床上的薄被鼓起一个小包,微微蠕动了一下。清雨迷迷糊糊地从被窝里伸出一只白皙纤细的手臂,想要去按掉闹钟。可就在她腰部刚一发力,试图从床上坐起来的那一瞬间——

“嘶——!”

一声带着浓重鼻音和痛楚的软糯倒吸气声,在安静的卧室里响起。

清雨像是一只被踩了尾巴的猫,瞬间卸了所有的力气,重重地跌回了柔软的床铺里。她把自己蜷缩成虾米的形状,死死咬住下唇,眼角立刻疼得泛起了一层生理性的泪花。

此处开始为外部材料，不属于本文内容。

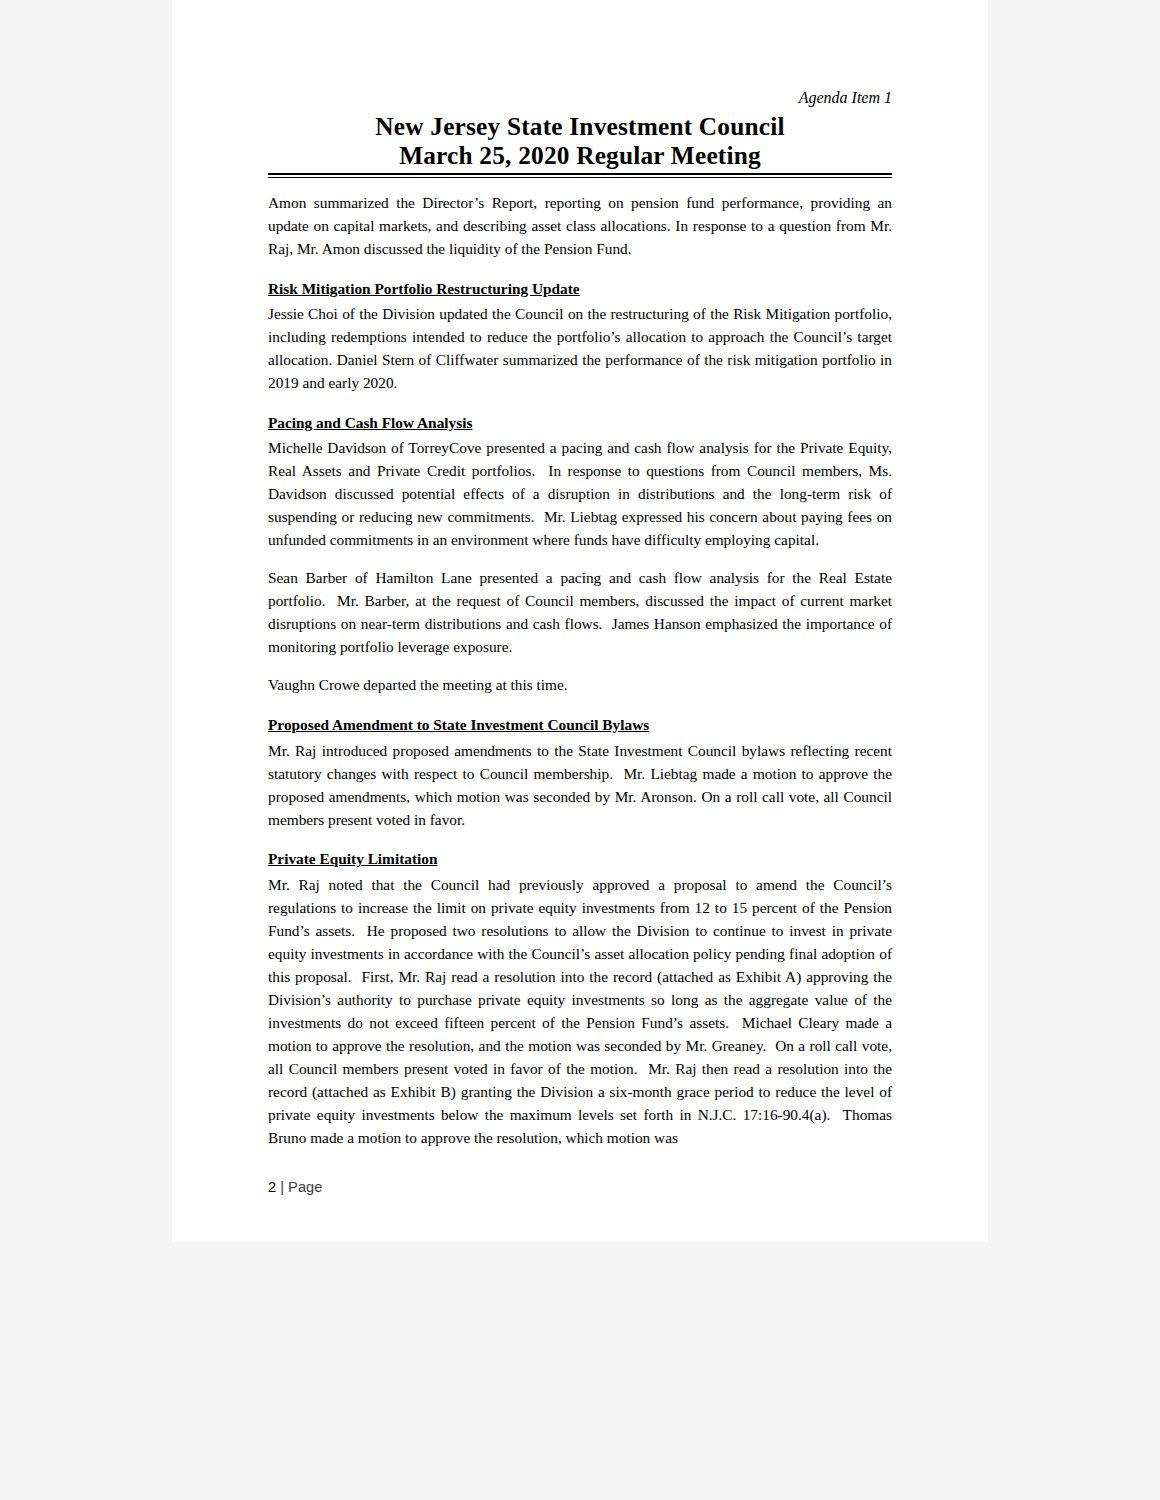Agenda Item 1
New Jersey State Investment Council March 25, 2020 Regular Meeting
Amon summarized the Director’s Report, reporting on pension fund performance, providing an update on capital markets, and describing asset class allocations. In response to a question from Mr. Raj, Mr. Amon discussed the liquidity of the Pension Fund.
Risk Mitigation Portfolio Restructuring Update
Jessie Choi of the Division updated the Council on the restructuring of the Risk Mitigation portfolio, including redemptions intended to reduce the portfolio’s allocation to approach the Council’s target allocation. Daniel Stern of Cliffwater summarized the performance of the risk mitigation portfolio in 2019 and early 2020.
Pacing and Cash Flow Analysis
Michelle Davidson of TorreyCove presented a pacing and cash flow analysis for the Private Equity, Real Assets and Private Credit portfolios. In response to questions from Council members, Ms. Davidson discussed potential effects of a disruption in distributions and the long-term risk of suspending or reducing new commitments. Mr. Liebtag expressed his concern about paying fees on unfunded commitments in an environment where funds have difficulty employing capital.
Sean Barber of Hamilton Lane presented a pacing and cash flow analysis for the Real Estate portfolio. Mr. Barber, at the request of Council members, discussed the impact of current market disruptions on near-term distributions and cash flows. James Hanson emphasized the importance of monitoring portfolio leverage exposure.
Vaughn Crowe departed the meeting at this time.
Proposed Amendment to State Investment Council Bylaws
Mr. Raj introduced proposed amendments to the State Investment Council bylaws reflecting recent statutory changes with respect to Council membership. Mr. Liebtag made a motion to approve the proposed amendments, which motion was seconded by Mr. Aronson. On a roll call vote, all Council members present voted in favor.
Private Equity Limitation
Mr. Raj noted that the Council had previously approved a proposal to amend the Council’s regulations to increase the limit on private equity investments from 12 to 15 percent of the Pension Fund’s assets. He proposed two resolutions to allow the Division to continue to invest in private equity investments in accordance with the Council’s asset allocation policy pending final adoption of this proposal. First, Mr. Raj read a resolution into the record (attached as Exhibit A) approving the Division’s authority to purchase private equity investments so long as the aggregate value of the investments do not exceed fifteen percent of the Pension Fund’s assets. Michael Cleary made a motion to approve the resolution, and the motion was seconded by Mr. Greaney. On a roll call vote, all Council members present voted in favor of the motion. Mr. Raj then read a resolution into the record (attached as Exhibit B) granting the Division a six-month grace period to reduce the level of private equity investments below the maximum levels set forth in N.J.C. 17:16-90.4(a). Thomas Bruno made a motion to approve the resolution, which motion was
2 | Page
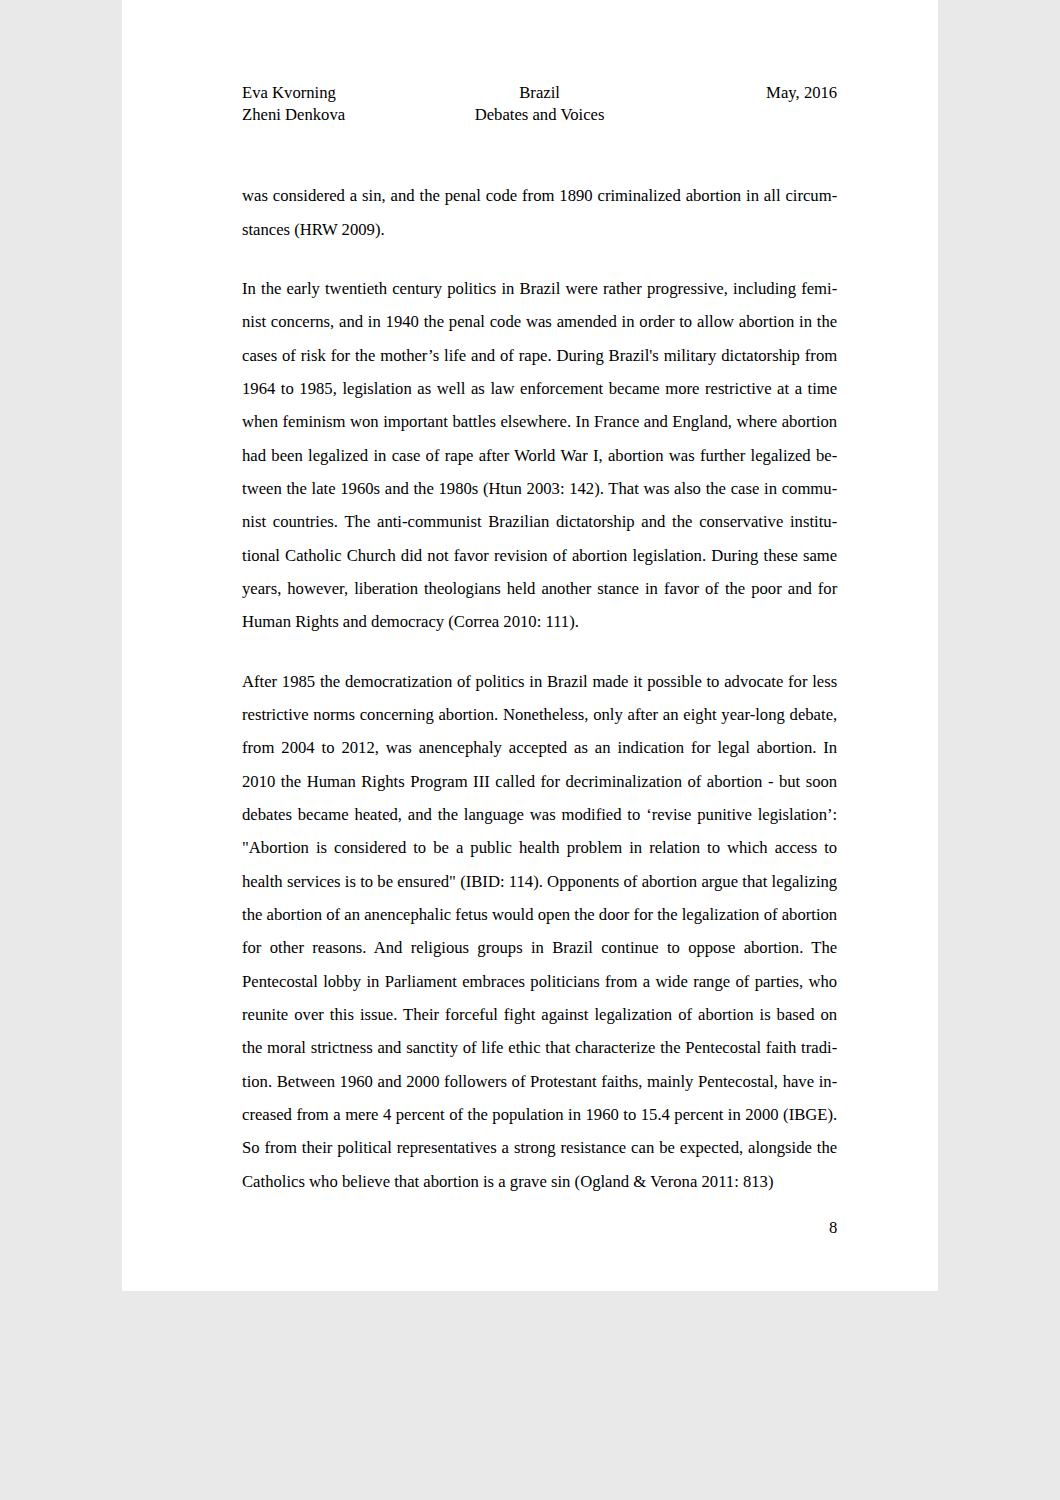Eva Kvorning
Zheni Denkova
Brazil
Debates and Voices
May, 2016
was considered a sin, and the penal code from 1890 criminalized abortion in all circumstances (HRW 2009).
In the early twentieth century politics in Brazil were rather progressive, including feminist concerns, and in 1940 the penal code was amended in order to allow abortion in the cases of risk for the mother’s life and of rape. During Brazil's military dictatorship from 1964 to 1985, legislation as well as law enforcement became more restrictive at a time when feminism won important battles elsewhere. In France and England, where abortion had been legalized in case of rape after World War I, abortion was further legalized between the late 1960s and the 1980s (Htun 2003: 142). That was also the case in communist countries. The anti-communist Brazilian dictatorship and the conservative institutional Catholic Church did not favor revision of abortion legislation. During these same years, however, liberation theologians held another stance in favor of the poor and for Human Rights and democracy (Correa 2010: 111).
After 1985 the democratization of politics in Brazil made it possible to advocate for less restrictive norms concerning abortion. Nonetheless, only after an eight year-long debate, from 2004 to 2012, was anencephaly accepted as an indication for legal abortion. In 2010 the Human Rights Program III called for decriminalization of abortion - but soon debates became heated, and the language was modified to ‘revise punitive legislation’: "Abortion is considered to be a public health problem in relation to which access to health services is to be ensured" (IBID: 114). Opponents of abortion argue that legalizing the abortion of an anencephalic fetus would open the door for the legalization of abortion for other reasons. And religious groups in Brazil continue to oppose abortion. The Pentecostal lobby in Parliament embraces politicians from a wide range of parties, who reunite over this issue. Their forceful fight against legalization of abortion is based on the moral strictness and sanctity of life ethic that characterize the Pentecostal faith tradition. Between 1960 and 2000 followers of Protestant faiths, mainly Pentecostal, have increased from a mere 4 percent of the population in 1960 to 15.4 percent in 2000 (IBGE). So from their political representatives a strong resistance can be expected, alongside the Catholics who believe that abortion is a grave sin (Ogland & Verona 2011: 813)
8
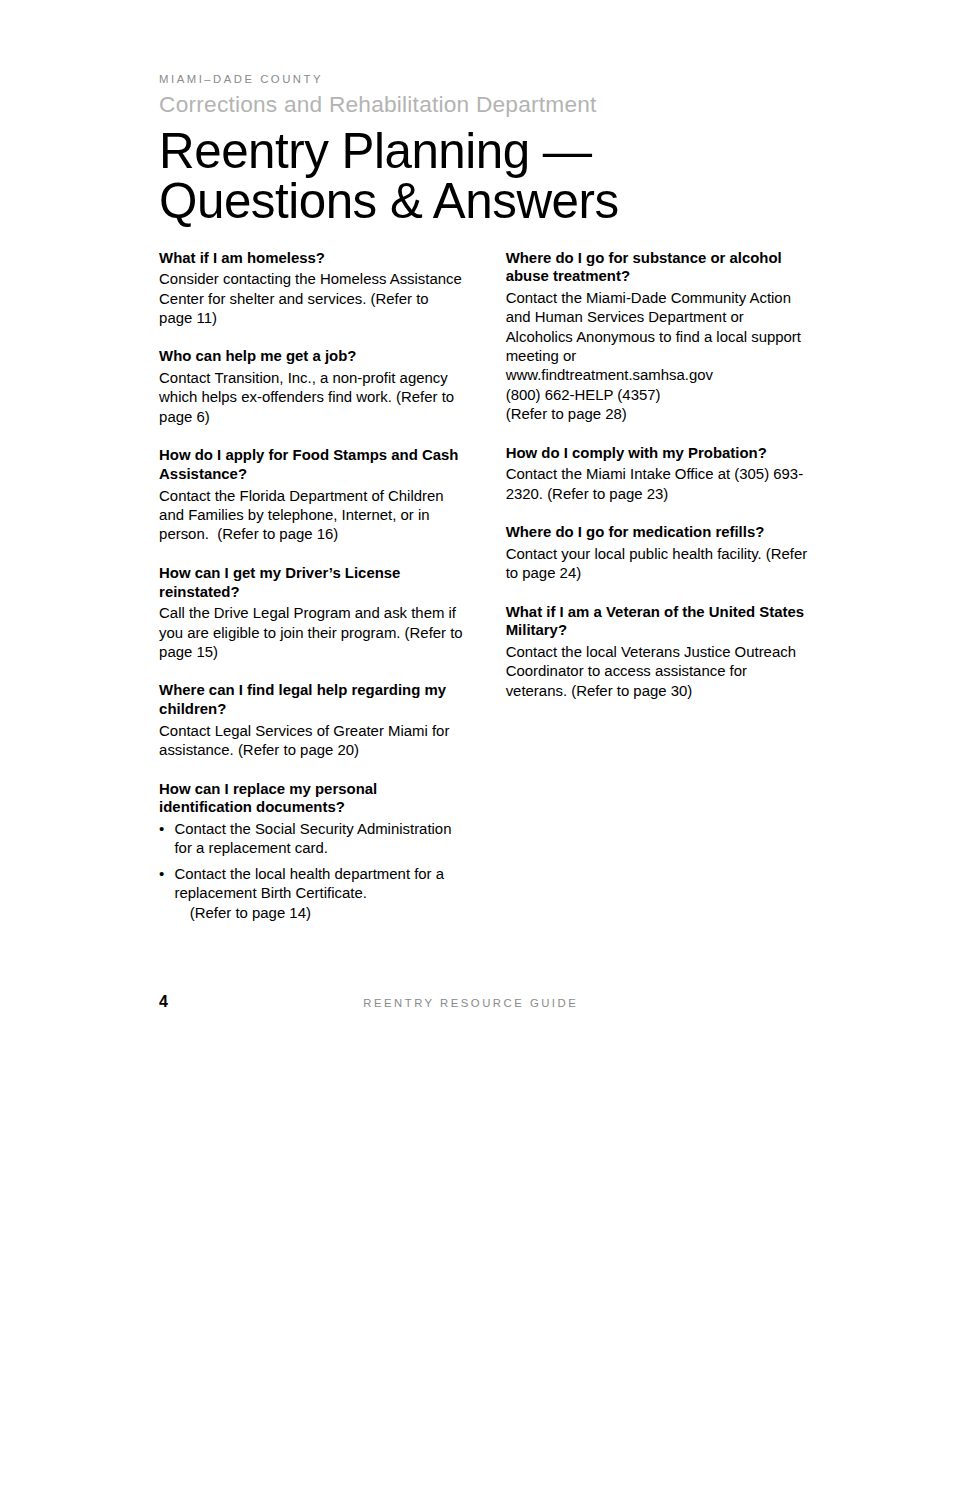Miami–Dade County
Corrections and Rehabilitation Department
Reentry Planning —
Questions & Answers
What if I am homeless?
Consider contacting the Homeless Assistance Center for shelter and services. (Refer to page 11)
Who can help me get a job?
Contact Transition, Inc., a non-profit agency which helps ex-offenders find work. (Refer to page 6)
How do I apply for Food Stamps and Cash Assistance?
Contact the Florida Department of Children and Families by telephone, Internet, or in person. (Refer to page 16)
How can I get my Driver’s License reinstated?
Call the Drive Legal Program and ask them if you are eligible to join their program. (Refer to page 15)
Where can I find legal help regarding my children?
Contact Legal Services of Greater Miami for assistance. (Refer to page 20)
How can I replace my personal identification documents?
Contact the Social Security Administration for a replacement card.
Contact the local health department for a replacement Birth Certificate.
(Refer to page 14)
Where do I go for substance or alcohol abuse treatment?
Contact the Miami-Dade Community Action and Human Services Department or Alcoholics Anonymous to find a local support meeting or
www.findtreatment.samhsa.gov
(800) 662-HELP (4357)
(Refer to page 28)
How do I comply with my Probation?
Contact the Miami Intake Office at (305) 693-2320. (Refer to page 23)
Where do I go for medication refills?
Contact your local public health facility. (Refer to page 24)
What if I am a Veteran of the United States Military?
Contact the local Veterans Justice Outreach Coordinator to access assistance for veterans. (Refer to page 30)
4 Reentry Resource Guide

不是那种剧烈的、让人尖叫的疼痛,而是一种钝钝的、从身体深处向外扩散的酸胀。像是被人装进麻袋里揍了一整晚,每一块肌肉都在发出抗议。

清雨迷迷糊糊地睁开眼,天花板上的灯是关着的。晨光从窗帘缝隙挤进来,在地板上画出一道细长的金线,和昨天早晨一模一样,但自己好像有了很多不一样。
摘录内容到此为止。